I am trying to remove the duplicates in the previous_location column of which is currently a json object. I'd like to leave the row as a json object.
initialize list of lists
data = [['tom', 20, [{"location":"USA", "State":"CA"}, {"location":"USA", "State":"CA"}, {"location":"USA", "State":"TX"}]],
['nick', 35, [{"location":"USA", "State":"PA"}, {"location":"USA", "State":"PA"}, {"location":"USA", "State":"ME"}]],
['julie', 29, [{"location":"USA", "State":"WA"}, {"location":"USA", "State":"WA"}, {"location":"USA", "State":"HI"}]]]
Create the pandas DataFrame
df = pd.DataFrame(data, columns=['name', 'age', 'previous_location'])
print dataframe.
print(df)
name | age | previous_location |
---|---|---|
tom | 20 | [{"State": "CA", "location": "USA"}, {"State": "CA", "location": "USA"}, {"State": "TX", "location": "USA"}] |
nick | 35 | [{"State": "PA", "location": "USA"}, {"State": "PA", "location": "USA"}, {"State": "ME", "location": "USA"}] |
julie | 29 | [{"State": "WA", "location": "USA"}, {"State": "WA", "location": "USA"}, {"State": "HI", "location": "USA"}] |
expected output
name | age | previous_location |
---|---|---|
tom | 20 | [{"State": "CA", "location": "USA"}, {"State": "TX", "location": "USA"}] |
nick | 35 | [{"State": "PA", "location": "USA"}, {"State": "ME", "location": "USA"}] |
julie | 29 | [{"State": "WA", "location": "USA"}, {"State": "HI", "location": "USA"}] |
CodePudding user response:
Try:
df["previous_location"] = df["previous_location"].apply(
lambda x: [dict(d) for d in set(tuple(sorted(d.items())) for d in x)]
)

### Assignment 1
Pull out every line of the rows that contains the string "Pitch", matching its upper and lower case exactly.
The thread above and the rows below are unrelated material.

[Records from a data collection]
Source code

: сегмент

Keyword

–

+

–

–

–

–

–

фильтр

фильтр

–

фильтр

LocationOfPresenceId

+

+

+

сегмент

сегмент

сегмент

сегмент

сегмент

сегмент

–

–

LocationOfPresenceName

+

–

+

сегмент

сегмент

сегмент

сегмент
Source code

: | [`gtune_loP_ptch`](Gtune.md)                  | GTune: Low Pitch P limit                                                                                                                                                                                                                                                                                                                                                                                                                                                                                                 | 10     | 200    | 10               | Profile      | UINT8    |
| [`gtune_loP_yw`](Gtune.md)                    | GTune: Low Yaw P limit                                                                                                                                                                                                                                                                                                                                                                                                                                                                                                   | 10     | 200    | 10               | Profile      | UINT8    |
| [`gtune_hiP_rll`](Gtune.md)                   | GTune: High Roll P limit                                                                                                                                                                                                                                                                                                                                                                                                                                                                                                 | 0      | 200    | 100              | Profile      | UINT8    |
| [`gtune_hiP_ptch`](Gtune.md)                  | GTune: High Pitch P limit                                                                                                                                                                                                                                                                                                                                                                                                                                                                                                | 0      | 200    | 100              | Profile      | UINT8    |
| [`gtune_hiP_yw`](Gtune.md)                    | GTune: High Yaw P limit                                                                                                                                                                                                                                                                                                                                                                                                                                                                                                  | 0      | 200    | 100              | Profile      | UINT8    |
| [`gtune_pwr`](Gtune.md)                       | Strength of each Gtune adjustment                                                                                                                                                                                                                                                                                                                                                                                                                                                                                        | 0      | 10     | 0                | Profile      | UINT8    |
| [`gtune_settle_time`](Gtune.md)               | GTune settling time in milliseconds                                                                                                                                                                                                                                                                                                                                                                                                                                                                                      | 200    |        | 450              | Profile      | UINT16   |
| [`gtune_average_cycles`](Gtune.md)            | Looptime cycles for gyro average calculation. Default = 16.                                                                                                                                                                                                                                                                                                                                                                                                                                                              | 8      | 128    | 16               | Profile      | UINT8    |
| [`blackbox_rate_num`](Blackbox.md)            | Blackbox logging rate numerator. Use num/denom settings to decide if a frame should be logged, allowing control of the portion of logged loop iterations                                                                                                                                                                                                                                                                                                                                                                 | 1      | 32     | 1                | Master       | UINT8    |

### Assignment 2
Resume the thread about removing duplicate locations from a pandas column, continuing from its last line.

### Response box 1
: | [`gtune_loP_ptch`](Gtune.md)                  | GTune: Low Pitch P limit                                                                                                                                                                                                                                                                                                                                                                                                                                                                                                 | 10     | 200    | 10               | Profile      | UINT8    |
| [`gtune_hiP_ptch`](Gtune.md)                  | GTune: High Pitch P limit                                                                                                                                                                                                                                                                                                                                                                                                                                                                                                | 0      | 200    | 100              | Profile      | UINT8    |

### Response box 2
print(df)
Prints:
name age previous_location
0 tom 20 [{'State': 'CA', 'location': 'USA'}, {'State': 'TX', 'location': 'USA'}]
1 nick 35 [{'State': 'ME', 'location': 'USA'}, {'State': 'PA', 'location': 'USA'}]
2 julie 29 [{'State': 'WA', 'location': 'USA'}, {'State': 'HI', 'location': 'USA'}]
EDIT:
def fn(x):
out, seen = [], set()
for dct in x:
t = tuple(sorted(dct.items()))
if t not in seen:
out.append(dct)
seen.add(t)
return out
df["previous_location"] = df["previous_location"].apply(fn)
print(df)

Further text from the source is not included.